Task item: Write out again, exactly as they stand, the line that includes "dans les réflexions de l’Autorité" and all remaining lines of the entries.

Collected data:
□ □ □ □
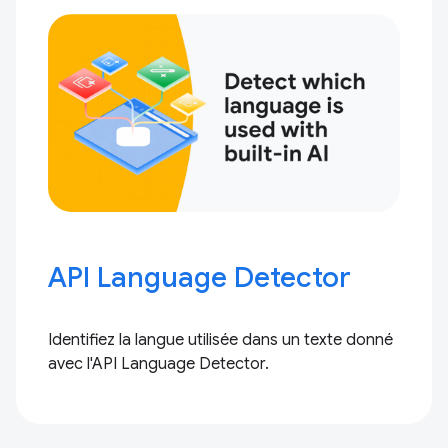
API Language Detector
Identifiez la langue utilisée dans un texte donné
avec l'API Language Detector.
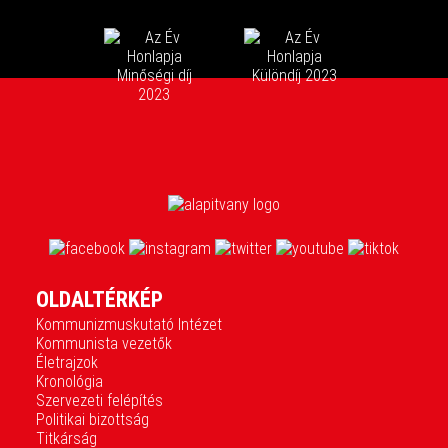
OLDALTÉRKÉP
Kommunizmuskutató Intézet
Kommunista vezetők
Életrajzok
Kronológia
Szervezeti felépítés
Politikai bizottság
Titkárság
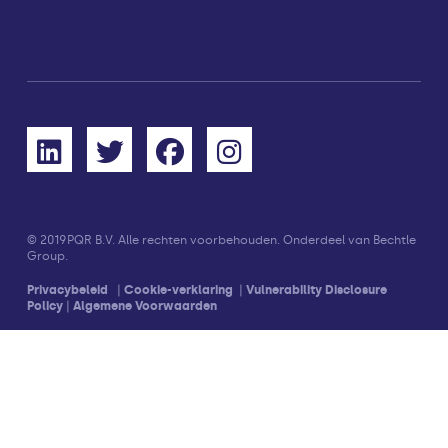
© 2019
PQR B.V. Alle rechten voorbehouden. Onderdeel van Bechtle
Group.
Privacybeleid
|
Cookie-verklaring
|
Vulnerability Disclosure
Policy
|
Algemene Voorwaarden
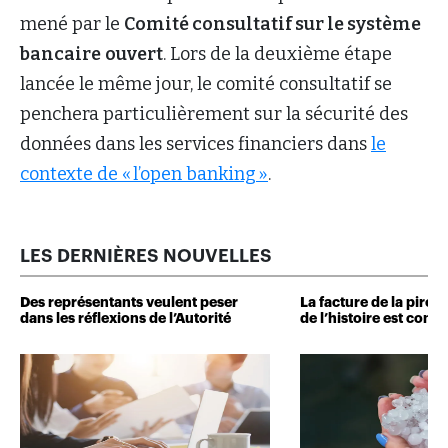
mené par le
Comité consultatif sur le système
bancaire
ouvert
. Lors de la deuxième étape
lancée le même jour, le comité consultatif se
penchera particulièrement sur la sécurité des
données dans les services financiers dans
le
contexte de « l’open banking »
.
LES DERNIÈRES NOUVELLES
Des représentants veulent peser
La facture de la pire 
dans les réflexions de l’Autorité
de l’histoire est conn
□ □ □ □
Solved exercise:
dans les réflexions de l’Autorité
de l’histoire est conn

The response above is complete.